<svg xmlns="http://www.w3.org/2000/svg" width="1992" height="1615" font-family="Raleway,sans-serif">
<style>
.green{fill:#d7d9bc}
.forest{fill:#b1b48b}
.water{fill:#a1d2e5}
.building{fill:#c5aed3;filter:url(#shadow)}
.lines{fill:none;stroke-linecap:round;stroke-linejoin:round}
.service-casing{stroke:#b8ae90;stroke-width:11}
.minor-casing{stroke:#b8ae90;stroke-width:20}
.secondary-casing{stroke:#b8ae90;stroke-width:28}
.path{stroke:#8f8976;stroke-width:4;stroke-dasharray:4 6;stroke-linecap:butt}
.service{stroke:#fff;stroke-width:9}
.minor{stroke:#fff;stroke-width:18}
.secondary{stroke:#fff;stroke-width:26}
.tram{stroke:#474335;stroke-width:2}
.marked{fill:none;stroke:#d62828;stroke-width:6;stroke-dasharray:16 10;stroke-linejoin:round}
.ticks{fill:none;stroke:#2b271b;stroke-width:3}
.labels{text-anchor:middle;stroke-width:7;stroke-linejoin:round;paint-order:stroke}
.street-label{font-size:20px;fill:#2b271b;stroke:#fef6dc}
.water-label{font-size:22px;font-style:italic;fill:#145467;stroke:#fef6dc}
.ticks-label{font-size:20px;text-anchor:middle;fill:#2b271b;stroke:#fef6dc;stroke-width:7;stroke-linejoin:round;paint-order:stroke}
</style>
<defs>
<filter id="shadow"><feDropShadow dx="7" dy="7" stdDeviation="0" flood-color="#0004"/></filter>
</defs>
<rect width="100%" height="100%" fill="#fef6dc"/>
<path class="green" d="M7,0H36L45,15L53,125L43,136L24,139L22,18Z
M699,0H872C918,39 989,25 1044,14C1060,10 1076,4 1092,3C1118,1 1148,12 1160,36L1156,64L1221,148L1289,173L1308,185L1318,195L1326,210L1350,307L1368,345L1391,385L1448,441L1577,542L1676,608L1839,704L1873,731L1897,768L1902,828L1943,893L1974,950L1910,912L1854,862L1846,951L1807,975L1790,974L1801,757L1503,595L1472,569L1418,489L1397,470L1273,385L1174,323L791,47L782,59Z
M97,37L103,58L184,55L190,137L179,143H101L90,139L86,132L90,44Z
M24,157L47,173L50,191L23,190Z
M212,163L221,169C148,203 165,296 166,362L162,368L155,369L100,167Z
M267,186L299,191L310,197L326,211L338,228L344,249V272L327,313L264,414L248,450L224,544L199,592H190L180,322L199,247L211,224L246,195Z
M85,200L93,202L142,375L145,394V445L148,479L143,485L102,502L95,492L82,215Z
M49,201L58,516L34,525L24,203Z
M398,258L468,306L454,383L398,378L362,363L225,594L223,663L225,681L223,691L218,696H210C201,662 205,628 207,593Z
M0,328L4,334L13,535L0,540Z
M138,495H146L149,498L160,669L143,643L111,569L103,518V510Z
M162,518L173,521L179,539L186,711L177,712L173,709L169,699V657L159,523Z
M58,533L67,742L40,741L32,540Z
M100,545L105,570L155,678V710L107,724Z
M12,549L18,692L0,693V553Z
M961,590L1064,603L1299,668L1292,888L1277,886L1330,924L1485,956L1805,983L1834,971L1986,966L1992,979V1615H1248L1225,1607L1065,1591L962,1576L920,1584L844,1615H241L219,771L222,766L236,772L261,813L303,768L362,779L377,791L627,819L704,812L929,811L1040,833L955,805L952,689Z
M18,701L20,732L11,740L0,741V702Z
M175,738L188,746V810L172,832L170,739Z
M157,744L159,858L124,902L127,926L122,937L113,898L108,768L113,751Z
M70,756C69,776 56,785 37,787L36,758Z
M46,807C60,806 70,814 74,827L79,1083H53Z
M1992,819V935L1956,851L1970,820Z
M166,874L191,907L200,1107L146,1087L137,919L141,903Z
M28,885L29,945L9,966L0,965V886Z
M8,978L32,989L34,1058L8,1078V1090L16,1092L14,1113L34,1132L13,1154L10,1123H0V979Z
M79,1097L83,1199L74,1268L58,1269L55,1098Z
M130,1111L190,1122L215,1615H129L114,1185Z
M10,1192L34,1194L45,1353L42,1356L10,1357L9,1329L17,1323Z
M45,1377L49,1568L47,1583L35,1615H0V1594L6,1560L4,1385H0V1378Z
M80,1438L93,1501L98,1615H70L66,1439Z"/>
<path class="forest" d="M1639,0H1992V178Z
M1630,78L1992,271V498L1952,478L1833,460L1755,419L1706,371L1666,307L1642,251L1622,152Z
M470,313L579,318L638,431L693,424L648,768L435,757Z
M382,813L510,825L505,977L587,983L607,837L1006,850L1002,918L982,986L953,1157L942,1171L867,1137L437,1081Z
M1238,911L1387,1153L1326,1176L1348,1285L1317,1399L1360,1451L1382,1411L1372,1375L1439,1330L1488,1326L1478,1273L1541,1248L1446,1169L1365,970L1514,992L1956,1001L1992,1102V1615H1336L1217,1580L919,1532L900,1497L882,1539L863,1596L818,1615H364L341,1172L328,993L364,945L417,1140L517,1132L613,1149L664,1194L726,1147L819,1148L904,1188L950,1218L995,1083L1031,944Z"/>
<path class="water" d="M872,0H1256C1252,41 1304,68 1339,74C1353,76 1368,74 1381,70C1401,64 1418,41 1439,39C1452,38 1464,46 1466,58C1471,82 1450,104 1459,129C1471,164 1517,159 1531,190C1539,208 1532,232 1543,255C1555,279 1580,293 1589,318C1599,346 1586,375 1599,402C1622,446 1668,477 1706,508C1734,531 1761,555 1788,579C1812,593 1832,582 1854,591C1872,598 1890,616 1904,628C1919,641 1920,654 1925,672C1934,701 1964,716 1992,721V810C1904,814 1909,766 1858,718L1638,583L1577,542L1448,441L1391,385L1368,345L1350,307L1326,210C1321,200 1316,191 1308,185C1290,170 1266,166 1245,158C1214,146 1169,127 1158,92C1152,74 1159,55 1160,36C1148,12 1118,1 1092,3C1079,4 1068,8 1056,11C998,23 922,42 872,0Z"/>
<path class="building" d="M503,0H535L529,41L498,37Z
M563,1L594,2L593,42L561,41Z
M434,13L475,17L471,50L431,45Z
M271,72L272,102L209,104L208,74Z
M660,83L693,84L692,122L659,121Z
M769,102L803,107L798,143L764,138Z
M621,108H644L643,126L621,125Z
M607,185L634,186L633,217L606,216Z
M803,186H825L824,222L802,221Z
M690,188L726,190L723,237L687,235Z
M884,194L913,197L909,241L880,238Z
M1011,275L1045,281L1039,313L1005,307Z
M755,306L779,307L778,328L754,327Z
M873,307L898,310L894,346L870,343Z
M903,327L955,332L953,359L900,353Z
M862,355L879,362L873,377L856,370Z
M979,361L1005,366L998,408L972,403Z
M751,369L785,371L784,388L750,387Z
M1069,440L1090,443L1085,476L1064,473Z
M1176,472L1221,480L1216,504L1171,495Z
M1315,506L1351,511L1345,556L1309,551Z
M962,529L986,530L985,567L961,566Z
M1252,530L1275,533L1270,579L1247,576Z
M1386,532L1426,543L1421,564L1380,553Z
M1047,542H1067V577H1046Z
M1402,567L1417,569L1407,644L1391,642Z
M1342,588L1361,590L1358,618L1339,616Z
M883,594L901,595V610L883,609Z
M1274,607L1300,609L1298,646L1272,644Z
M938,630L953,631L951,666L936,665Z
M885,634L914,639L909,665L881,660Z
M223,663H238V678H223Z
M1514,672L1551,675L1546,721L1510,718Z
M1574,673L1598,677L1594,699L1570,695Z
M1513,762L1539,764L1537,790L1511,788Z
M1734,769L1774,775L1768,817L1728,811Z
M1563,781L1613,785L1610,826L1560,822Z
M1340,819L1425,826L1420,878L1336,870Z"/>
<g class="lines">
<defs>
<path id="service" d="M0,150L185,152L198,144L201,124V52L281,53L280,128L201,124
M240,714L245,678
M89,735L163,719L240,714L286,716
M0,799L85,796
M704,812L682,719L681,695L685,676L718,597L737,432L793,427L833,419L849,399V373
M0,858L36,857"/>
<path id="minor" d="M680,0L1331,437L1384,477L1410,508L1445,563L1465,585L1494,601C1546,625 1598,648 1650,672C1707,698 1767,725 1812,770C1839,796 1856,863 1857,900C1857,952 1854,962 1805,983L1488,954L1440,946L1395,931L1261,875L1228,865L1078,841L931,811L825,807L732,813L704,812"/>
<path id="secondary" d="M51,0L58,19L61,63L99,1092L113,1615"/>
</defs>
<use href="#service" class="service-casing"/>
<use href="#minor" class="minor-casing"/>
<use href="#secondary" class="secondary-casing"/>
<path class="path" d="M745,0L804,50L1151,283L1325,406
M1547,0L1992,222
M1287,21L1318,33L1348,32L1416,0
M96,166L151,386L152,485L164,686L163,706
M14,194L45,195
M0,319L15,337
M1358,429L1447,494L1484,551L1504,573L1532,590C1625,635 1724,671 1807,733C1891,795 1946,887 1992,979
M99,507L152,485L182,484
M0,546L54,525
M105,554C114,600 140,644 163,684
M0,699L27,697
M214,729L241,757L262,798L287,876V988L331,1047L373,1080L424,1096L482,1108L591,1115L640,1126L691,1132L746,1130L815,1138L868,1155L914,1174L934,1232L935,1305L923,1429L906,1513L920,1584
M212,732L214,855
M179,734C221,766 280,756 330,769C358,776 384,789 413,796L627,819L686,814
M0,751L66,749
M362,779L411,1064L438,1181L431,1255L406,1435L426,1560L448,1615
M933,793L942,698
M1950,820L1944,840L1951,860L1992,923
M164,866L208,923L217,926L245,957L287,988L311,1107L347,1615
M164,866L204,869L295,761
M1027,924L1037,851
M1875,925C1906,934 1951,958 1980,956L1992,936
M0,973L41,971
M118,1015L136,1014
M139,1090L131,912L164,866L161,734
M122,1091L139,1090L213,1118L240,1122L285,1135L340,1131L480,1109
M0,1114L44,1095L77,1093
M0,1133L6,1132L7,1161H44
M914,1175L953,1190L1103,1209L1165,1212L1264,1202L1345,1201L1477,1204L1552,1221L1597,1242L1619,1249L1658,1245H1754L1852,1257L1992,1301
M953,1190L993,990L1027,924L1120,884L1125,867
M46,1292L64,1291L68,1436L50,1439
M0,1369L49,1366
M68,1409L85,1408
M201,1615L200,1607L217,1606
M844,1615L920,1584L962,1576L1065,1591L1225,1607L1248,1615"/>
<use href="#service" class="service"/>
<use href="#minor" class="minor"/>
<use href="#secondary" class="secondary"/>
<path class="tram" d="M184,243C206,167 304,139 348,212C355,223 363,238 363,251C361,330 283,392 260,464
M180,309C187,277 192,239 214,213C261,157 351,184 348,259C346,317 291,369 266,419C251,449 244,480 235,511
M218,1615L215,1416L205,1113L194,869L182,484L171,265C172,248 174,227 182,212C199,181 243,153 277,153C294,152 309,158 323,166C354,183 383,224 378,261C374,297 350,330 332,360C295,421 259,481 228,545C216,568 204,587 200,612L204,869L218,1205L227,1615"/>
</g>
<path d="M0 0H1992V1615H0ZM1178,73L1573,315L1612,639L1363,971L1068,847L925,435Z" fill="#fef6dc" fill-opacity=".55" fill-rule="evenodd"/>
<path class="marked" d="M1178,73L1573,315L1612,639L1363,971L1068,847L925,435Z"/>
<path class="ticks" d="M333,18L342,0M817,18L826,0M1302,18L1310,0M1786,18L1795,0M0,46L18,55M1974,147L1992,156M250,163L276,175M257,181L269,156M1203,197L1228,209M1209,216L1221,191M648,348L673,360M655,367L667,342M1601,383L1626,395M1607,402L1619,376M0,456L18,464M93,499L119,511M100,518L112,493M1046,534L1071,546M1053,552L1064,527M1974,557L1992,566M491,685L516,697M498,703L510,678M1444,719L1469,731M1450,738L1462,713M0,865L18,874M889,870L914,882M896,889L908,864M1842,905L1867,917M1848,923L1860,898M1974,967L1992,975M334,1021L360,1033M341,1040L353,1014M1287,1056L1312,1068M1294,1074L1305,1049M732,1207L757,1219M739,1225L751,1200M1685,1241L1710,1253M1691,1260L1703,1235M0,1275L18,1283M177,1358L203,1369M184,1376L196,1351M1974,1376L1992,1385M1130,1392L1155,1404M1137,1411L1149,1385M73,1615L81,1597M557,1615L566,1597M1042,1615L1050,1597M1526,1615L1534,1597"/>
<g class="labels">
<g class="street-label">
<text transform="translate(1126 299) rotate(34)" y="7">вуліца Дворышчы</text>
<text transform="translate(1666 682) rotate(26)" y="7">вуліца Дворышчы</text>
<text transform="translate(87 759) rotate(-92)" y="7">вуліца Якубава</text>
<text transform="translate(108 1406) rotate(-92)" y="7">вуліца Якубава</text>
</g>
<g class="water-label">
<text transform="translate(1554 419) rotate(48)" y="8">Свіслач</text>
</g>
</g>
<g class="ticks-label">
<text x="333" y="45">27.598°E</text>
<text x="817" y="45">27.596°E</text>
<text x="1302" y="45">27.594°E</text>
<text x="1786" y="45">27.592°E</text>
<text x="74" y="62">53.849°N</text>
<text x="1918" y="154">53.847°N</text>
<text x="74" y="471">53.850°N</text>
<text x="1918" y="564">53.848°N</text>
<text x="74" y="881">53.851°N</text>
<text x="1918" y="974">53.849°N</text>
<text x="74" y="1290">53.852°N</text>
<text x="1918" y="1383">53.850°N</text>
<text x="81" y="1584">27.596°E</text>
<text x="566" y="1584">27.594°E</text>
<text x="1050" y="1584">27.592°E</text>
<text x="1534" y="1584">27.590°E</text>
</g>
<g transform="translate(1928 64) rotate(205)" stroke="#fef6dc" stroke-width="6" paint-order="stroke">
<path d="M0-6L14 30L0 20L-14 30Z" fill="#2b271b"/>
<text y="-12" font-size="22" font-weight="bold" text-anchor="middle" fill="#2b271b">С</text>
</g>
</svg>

──────────

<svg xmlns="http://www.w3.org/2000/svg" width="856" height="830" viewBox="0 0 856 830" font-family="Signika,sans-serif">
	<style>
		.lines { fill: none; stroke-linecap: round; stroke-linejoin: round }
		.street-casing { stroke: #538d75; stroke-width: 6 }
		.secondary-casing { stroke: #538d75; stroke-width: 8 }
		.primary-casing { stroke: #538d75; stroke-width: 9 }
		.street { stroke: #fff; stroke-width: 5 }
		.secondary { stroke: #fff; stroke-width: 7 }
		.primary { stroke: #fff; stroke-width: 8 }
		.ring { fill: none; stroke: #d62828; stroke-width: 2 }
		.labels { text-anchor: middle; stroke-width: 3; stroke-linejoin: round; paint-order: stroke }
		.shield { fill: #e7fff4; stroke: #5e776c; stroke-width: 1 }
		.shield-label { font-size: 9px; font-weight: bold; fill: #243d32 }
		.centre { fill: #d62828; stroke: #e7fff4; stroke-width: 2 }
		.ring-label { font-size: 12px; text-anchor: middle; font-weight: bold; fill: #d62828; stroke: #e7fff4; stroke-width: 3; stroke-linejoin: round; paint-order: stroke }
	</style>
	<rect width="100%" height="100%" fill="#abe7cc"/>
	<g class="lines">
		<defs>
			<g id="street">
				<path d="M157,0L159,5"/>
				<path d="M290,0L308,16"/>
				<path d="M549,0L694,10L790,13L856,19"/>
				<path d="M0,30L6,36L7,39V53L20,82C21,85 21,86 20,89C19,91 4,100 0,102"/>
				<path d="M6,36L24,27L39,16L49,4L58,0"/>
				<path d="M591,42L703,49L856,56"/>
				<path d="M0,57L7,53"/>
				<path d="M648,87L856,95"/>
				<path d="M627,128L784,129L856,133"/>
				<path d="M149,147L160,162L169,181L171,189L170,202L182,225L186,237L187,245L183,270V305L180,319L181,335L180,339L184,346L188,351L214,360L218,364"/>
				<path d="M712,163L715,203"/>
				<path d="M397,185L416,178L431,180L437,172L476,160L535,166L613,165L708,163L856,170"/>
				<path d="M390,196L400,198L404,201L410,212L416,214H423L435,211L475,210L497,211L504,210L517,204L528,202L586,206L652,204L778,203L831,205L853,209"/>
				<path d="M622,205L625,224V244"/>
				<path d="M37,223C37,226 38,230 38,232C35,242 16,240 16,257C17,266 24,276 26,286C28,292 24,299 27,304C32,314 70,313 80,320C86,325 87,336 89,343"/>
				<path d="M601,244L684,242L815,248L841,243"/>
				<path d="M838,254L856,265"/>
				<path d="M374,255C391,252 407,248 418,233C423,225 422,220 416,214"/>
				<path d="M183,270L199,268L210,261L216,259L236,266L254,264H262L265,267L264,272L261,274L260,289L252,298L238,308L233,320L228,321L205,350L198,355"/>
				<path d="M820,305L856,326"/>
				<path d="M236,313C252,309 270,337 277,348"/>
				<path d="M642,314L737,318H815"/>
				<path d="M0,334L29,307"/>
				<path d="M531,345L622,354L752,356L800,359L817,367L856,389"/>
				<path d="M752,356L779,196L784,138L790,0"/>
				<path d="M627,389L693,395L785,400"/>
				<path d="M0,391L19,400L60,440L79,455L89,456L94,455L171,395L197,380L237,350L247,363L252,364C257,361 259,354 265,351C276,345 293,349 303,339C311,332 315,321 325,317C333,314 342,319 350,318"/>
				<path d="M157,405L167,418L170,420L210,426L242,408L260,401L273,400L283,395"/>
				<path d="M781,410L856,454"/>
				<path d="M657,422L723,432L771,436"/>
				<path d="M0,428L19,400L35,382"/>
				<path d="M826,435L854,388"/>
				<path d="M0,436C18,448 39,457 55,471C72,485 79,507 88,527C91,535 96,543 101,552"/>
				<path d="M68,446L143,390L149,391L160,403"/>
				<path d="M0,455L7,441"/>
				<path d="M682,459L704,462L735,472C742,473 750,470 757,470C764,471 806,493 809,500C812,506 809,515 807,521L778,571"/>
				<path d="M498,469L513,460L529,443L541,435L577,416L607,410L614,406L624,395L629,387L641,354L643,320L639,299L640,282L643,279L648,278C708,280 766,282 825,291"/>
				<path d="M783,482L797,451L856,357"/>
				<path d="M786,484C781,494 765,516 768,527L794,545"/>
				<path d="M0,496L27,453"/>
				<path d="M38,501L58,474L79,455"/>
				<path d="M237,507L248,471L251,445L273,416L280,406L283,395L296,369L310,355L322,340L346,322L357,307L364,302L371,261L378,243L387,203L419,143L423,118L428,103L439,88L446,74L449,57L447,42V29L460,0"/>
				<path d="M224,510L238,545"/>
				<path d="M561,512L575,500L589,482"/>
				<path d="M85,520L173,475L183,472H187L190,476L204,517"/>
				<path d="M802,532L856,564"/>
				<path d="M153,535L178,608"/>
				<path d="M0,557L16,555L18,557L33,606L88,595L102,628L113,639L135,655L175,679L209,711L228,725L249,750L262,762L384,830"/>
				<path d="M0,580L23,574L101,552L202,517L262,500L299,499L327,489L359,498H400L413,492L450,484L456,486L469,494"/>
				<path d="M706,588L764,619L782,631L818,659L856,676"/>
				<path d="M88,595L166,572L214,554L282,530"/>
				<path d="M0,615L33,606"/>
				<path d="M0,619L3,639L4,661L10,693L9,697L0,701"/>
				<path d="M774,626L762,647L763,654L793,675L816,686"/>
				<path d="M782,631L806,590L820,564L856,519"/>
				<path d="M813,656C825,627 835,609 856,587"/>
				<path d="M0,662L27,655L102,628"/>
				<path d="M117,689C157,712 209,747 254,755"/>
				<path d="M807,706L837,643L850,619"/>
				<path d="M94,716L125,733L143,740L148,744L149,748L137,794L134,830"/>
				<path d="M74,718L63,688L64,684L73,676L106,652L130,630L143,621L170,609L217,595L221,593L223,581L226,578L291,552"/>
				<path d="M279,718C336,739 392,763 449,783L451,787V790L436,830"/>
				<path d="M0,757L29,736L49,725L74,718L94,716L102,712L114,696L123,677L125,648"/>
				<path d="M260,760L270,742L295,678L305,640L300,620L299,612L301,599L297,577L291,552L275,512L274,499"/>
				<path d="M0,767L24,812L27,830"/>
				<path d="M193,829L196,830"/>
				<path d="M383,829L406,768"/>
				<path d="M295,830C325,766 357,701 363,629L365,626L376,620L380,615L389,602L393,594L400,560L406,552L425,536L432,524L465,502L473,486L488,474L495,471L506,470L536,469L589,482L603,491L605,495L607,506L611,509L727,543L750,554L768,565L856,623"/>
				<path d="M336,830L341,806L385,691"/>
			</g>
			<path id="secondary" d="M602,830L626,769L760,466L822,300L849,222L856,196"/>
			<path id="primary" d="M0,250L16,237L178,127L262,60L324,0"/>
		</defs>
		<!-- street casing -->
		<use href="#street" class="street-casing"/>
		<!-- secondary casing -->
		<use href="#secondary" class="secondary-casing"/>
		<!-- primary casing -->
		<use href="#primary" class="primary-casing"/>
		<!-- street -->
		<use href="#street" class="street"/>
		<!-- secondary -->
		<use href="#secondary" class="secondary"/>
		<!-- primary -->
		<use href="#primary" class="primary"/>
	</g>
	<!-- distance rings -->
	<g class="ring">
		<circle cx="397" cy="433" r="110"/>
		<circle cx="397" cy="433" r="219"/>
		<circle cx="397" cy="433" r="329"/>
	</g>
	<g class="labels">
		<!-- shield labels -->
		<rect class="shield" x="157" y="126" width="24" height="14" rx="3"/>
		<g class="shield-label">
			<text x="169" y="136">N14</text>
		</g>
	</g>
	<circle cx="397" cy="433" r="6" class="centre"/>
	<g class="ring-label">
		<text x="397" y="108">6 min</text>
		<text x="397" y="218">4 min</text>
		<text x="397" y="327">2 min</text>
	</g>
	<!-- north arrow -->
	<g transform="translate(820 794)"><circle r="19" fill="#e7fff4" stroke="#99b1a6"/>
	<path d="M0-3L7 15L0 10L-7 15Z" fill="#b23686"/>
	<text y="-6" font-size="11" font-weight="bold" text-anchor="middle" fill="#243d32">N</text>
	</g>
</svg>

──────────

Goal of the exercise
In the data above, tally the lines that contain the string "filter" and give that figure alone.

Answer area
2